The request
Reproduce the listing below word for word, leaving out the pictures.

Records provided
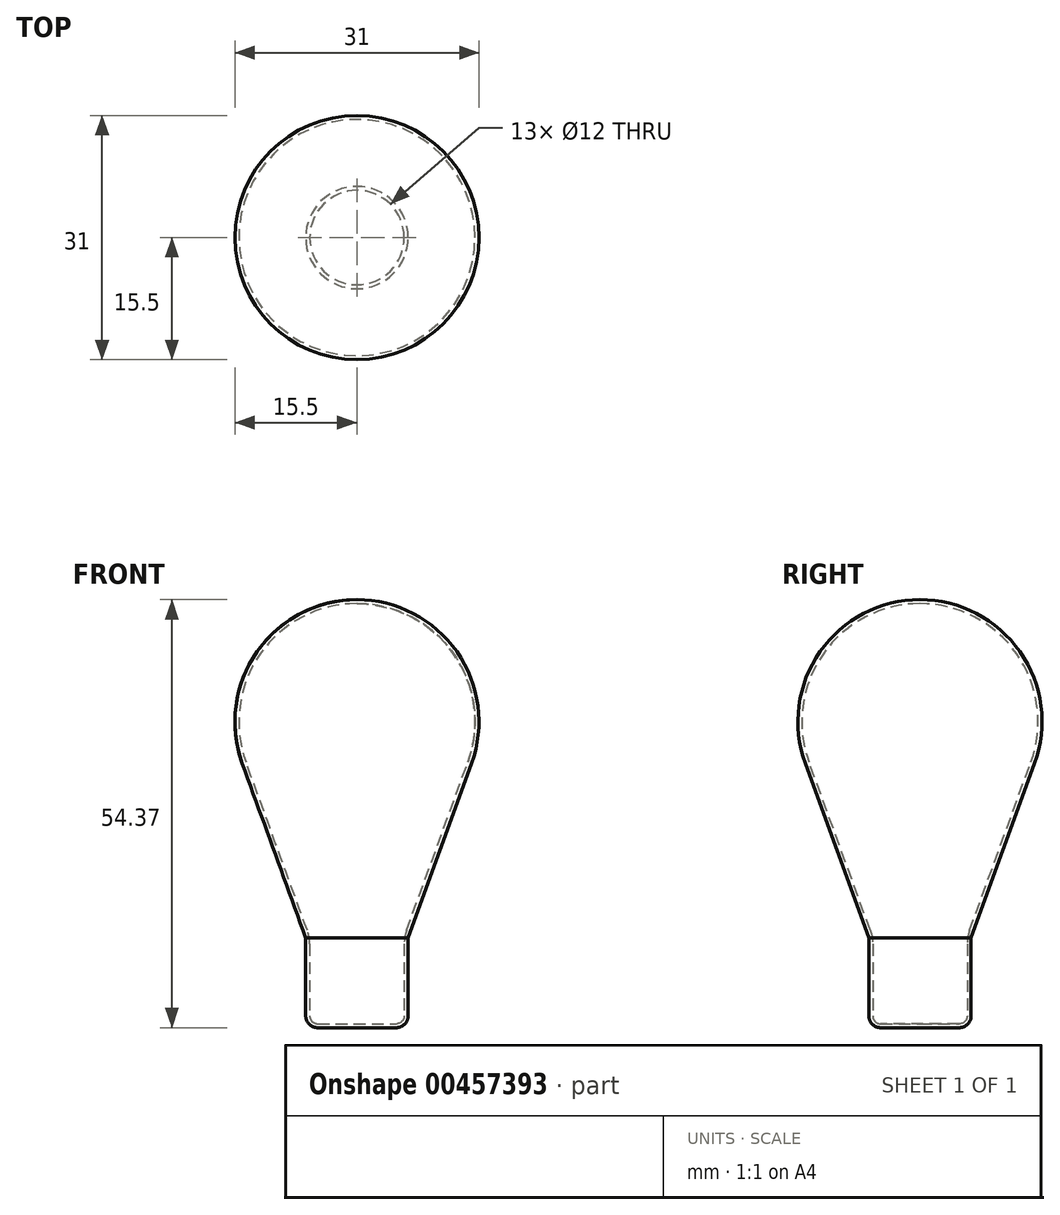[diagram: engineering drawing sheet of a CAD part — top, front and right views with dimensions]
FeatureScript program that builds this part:
annotation { "Feature Type Name" : "Feature", "Feature Type Description" : "" }
export const myFeature = defineFeature(function(context is Context, id is Id, definition is map)
    precondition{}
    {
        {
            var Q0;
            Q0=qCreatedBy(makeId("Front.planeOp"),FACE);
            var sketch = newSketch(context, id + "F0", { "sketchPlane" : qUnion([Q0])});
            skArc(sketch, "E0", {"start": v(0, 42.37) * mm, "mid": v(-12.29, 35.98) * mm, "end": v(-14.1, 22.24) * mm});
            skLineSegment(sketch, "E1", {"start": v(0, 0) * mm, "end": v(0, -0.5) * mm});
            skLineSegment(sketch, "E2", {"start": v(-6.3, 0.83) * mm, "end": v(-14.1, 22.24) * mm});
            skLineSegment(sketch, "E3", {"start": v(-6, -0.88) * mm, "end": v(-6, -10) * mm});
            skLineSegment(sketch, "E4", {"start": v(-5, -11) * mm, "end": v(0, -11) * mm});
            skPoint(sketch, "E5.visualSharp", {"position": v(-6, -11) * mm});
            skArc(sketch, "E5.filletArc", {"start": v(-6, -10) * mm, "mid": v(-5.7, -10.7) * mm, "end": v(-5, -11) * mm});
            skPoint(sketch, "E6.visualSharp", {"position": v(-6, 0) * mm});
            skArc(sketch, "E6.filletArc", {"start": v(-6, -0.88) * mm, "mid": v(-6.08, -0.01) * mm, "end": v(-6.3, 0.83) * mm});
            skLineSegment(sketch, "E7.0", {"start": v(-5, -11.5) * mm, "end": v(0, -11.5) * mm});
            skArc(sketch, "E7.1", {"start": v(0, 42.87) * mm, "mid": v(-12.7, 36.26) * mm, "end": v(-14.57, 22.07) * mm});
            skLineSegment(sketch, "E7.2", {"start": v(-6.5, -0.09) * mm, "end": v(-14.57, 22.07) * mm});
            skLineSegment(sketch, "E7.3", {"start": v(-6.5, -0.09) * mm, "end": v(-6.5, -10) * mm});
            skArc(sketch, "E7.4", {"start": v(-6.5, -10) * mm, "mid": v(-6.06, -11.06) * mm, "end": v(-5, -11.5) * mm});
            skLineSegment(sketch, "E8", {"start": v(0, -11.5) * mm, "end": v(0, -11) * mm});
            skLineSegment(sketch, "E9", {"start": v(0, 42.87) * mm, "end": v(0, 42.37) * mm});
            skSolve(sketch);
        }
        {
            var Q0;
            Q0=qCreatedBy(makeId("Front.planeOp"),FACE);
            var sketch = newSketch(context, id + "F1", { "sketchPlane" : qUnion([Q0])});
            skLineSegment(sketch, "E10", {"start": v(0, 0) * mm, "end": v(0, 87) * mm, "construction": true});
            skSolve(sketch);
        }
        {
            var Q0;
            Q0=makeQuery(id+"F0.imprint","IMPRINT",FACE,{"disambiguationData":[TD([[makeQuery(id+"F0.imprint","IMPRINT",EDGE,{"derivedFrom":sQuery(id+"F0.wireOp",EDGE,"E0")}),-1.0]])]});
            var Q1;
            Q1=sQuery(id+"F1.wireOp",EDGE,"E10");
            revolve(context, id + "F2", {"entities" : qUnion([Q0]), "axis" : qUnion([Q1]), "revolveType" : RevolveType.FULL});
        }
    });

Solution to this exercise
[diagram: engineering drawing sheet of a CAD part — top, front and right views with dimensions]
FeatureScript program that builds this part:
annotation { "Feature Type Name" : "Feature", "Feature Type Description" : "" }
export const myFeature = defineFeature(function(context is Context, id is Id, definition is map)
    precondition{}
    {
        {
            var Q0;
            Q0=qCreatedBy(makeId("Front.planeOp"),FACE);
            var sketch = newSketch(context, id + "F0", { "sketchPlane" : qUnion([Q0])});
            skArc(sketch, "E0", {"start": v(0, 42.37) * mm, "mid": v(-12.29, 35.98) * mm, "end": v(-14.1, 22.24) * mm});
            skLineSegment(sketch, "E1", {"start": v(0, 0) * mm, "end": v(0, -0.5) * mm});
            skLineSegment(sketch, "E2", {"start": v(-6.3, 0.83) * mm, "end": v(-14.1, 22.24) * mm});
            skLineSegment(sketch, "E3", {"start": v(-6, -0.88) * mm, "end": v(-6, -10) * mm});
            skLineSegment(sketch, "E4", {"start": v(-5, -11) * mm, "end": v(0, -11) * mm});
            skPoint(sketch, "E5.visualSharp", {"position": v(-6, -11) * mm});
            skArc(sketch, "E5.filletArc", {"start": v(-6, -10) * mm, "mid": v(-5.7, -10.7) * mm, "end": v(-5, -11) * mm});
            skPoint(sketch, "E6.visualSharp", {"position": v(-6, 0) * mm});
            skArc(sketch, "E6.filletArc", {"start": v(-6, -0.88) * mm, "mid": v(-6.08, -0.01) * mm, "end": v(-6.3, 0.83) * mm});
            skLineSegment(sketch, "E7.0", {"start": v(-5, -11.5) * mm, "end": v(0, -11.5) * mm});
            skArc(sketch, "E7.1", {"start": v(0, 42.87) * mm, "mid": v(-12.7, 36.26) * mm, "end": v(-14.57, 22.07) * mm});
            skLineSegment(sketch, "E7.2", {"start": v(-6.5, -0.09) * mm, "end": v(-14.57, 22.07) * mm});
            skLineSegment(sketch, "E7.3", {"start": v(-6.5, -0.09) * mm, "end": v(-6.5, -10) * mm});
            skArc(sketch, "E7.4", {"start": v(-6.5, -10) * mm, "mid": v(-6.06, -11.06) * mm, "end": v(-5, -11.5) * mm});
            skLineSegment(sketch, "E8", {"start": v(0, -11.5) * mm, "end": v(0, -11) * mm});
            skLineSegment(sketch, "E9", {"start": v(0, 42.87) * mm, "end": v(0, 42.37) * mm});
            skSolve(sketch);
        }
        {
            var Q0;
            Q0=qCreatedBy(makeId("Front.planeOp"),FACE);
            var sketch = newSketch(context, id + "F1", { "sketchPlane" : qUnion([Q0])});
            skLineSegment(sketch, "E10", {"start": v(0, 0) * mm, "end": v(0, 87) * mm, "construction": true});
            skSolve(sketch);
        }
        {
            var Q0;
            Q0=makeQuery(id+"F0.imprint","IMPRINT",FACE,{"disambiguationData":[TD([[makeQuery(id+"F0.imprint","IMPRINT",EDGE,{"derivedFrom":sQuery(id+"F0.wireOp",EDGE,"E0")}),-1.0]])]});
            var Q1;
            Q1=sQuery(id+"F1.wireOp",EDGE,"E10");
            revolve(context, id + "F2", {"entities" : qUnion([Q0]), "axis" : qUnion([Q1]), "revolveType" : RevolveType.FULL});
        }
    });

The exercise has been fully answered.